Please see glossary for explanations for terms marked with an asterisk*.
[31] Cities Coalition for Digital Rights (2022).
In many sections of the urban community, there is a desire to get proactively involved in urban processes and help shape them. The activities of GD:B support collaboration between different actors inside and outside the administration with regard to effective measures and the gearing of processes towards people. All policies must be reviewed to determine whether sections of the population are being excluded so as to ensure this does not occur.
The strategy makes a contribution to ensuring public participation processes enjoy central status. Appropriate participation approaches are tested and jointly developed across topics and departments, making the development of Berlin a task of the urban community. Future generations are taken into consideration and their future is integrated into current processes. Participation takes place at all levels – local, urban, regional – thereby opening up new spaces for cooperation.
Only together with the city’s residents can a Berlin be created that is geared towards their needs. To this end, inclusive, outreach-oriented and, as far as possible, dialog-oriented and gender-sensitive formats of participation – workshops, surveys, public events taking into account a mix of media and different languages, etc. – must enable all Berlin residents to contribute ideas and participate in their implementation. The methods and venue are chosen to suit the theme, occasion and target group, and are supported by additional specialist staff and in close cooperation with organized civil society. Participatory governance ensures that residents are involved in important decisions and that different interests are taken into account.

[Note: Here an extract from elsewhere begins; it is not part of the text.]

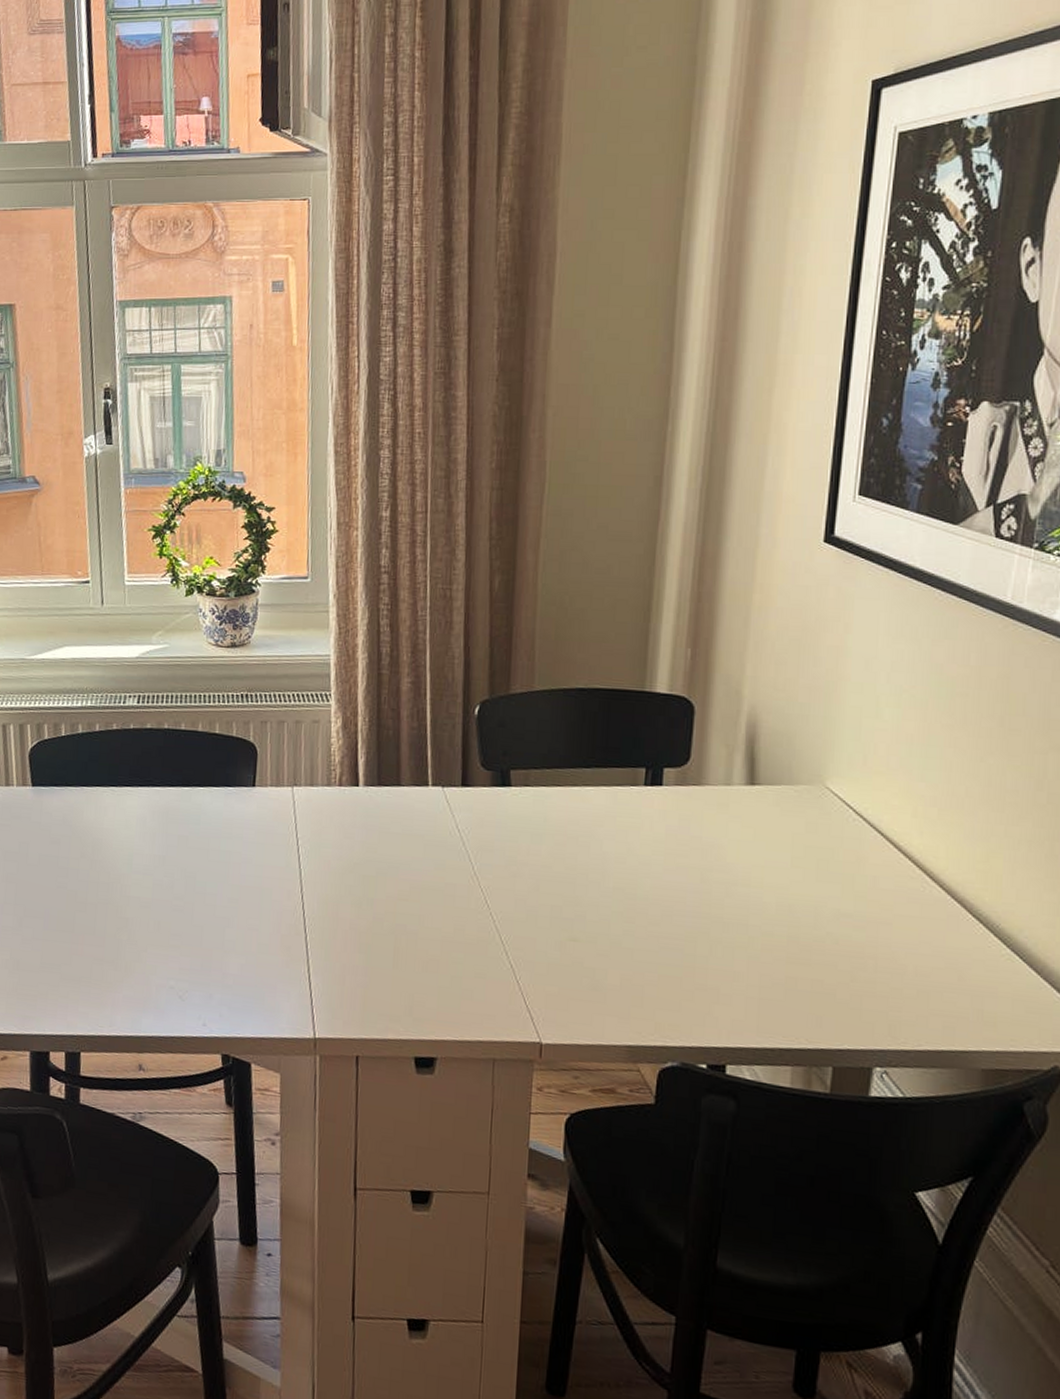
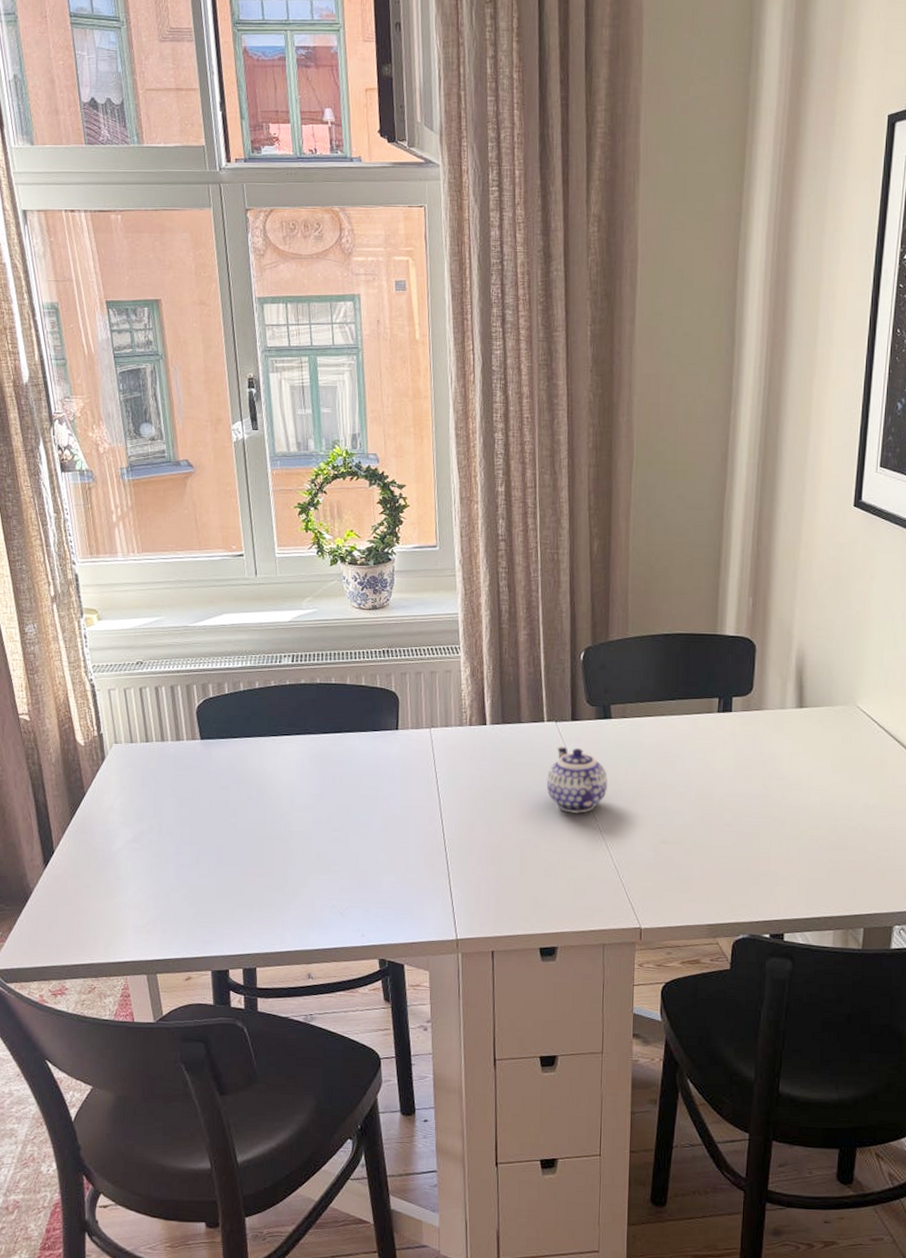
teapot: none [428,815,504,898] -> present [546,746,607,813]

Transparent and verifiable action on the part of all actors in the urban community and systems strengthens trust in policymakers and the administration, facilitates collaborative work and enables joint learning and participation. Berlin will develop clear information offerings for this purpose. The algorithms and technical systems used must also be transparent and comprehensible in their mode of operation and as free as possible from any potential for discrimination. Finally, networking opportunities such as conferences and meet-ups are to promote dialog between different actors.
Berlin residents have differing backgrounds and capabilities. Digital Berlin offerings must take their diverse needs into account and include underrepresented groups at an early stage in developing and implementing processes – e.g. women, children, senior citizens, people with a limited knowledge of German, and people with disabilities. To this end, these groups – and women in particular – must be actively represented in digitalization-related bodies so that they can help shape decisions about processes and the design of IT. Public information services must reflect the range of diversity in the urban community in text and images: they must be formulated in a gender-appropriate manner, written in easily understandable language and in sign language, and made available in multiple languages. Digital offerings must be provided in the analog space, such as the 68 public libraries. At the same time, the right to analog life must not be curtailed: all services must also be accessible by analog means.
In the spirit of the Cities Coalition for Digital Rights [31], citizens’ rights that apply offline must also be protected online. For example, residents must be able to find out at any time the purpose for which their data is stored and used by public authorities. The authorities are to set up clear, simple processes for data privacy compliance so as to facilitate the development of applications that are compliant with data protection requirements.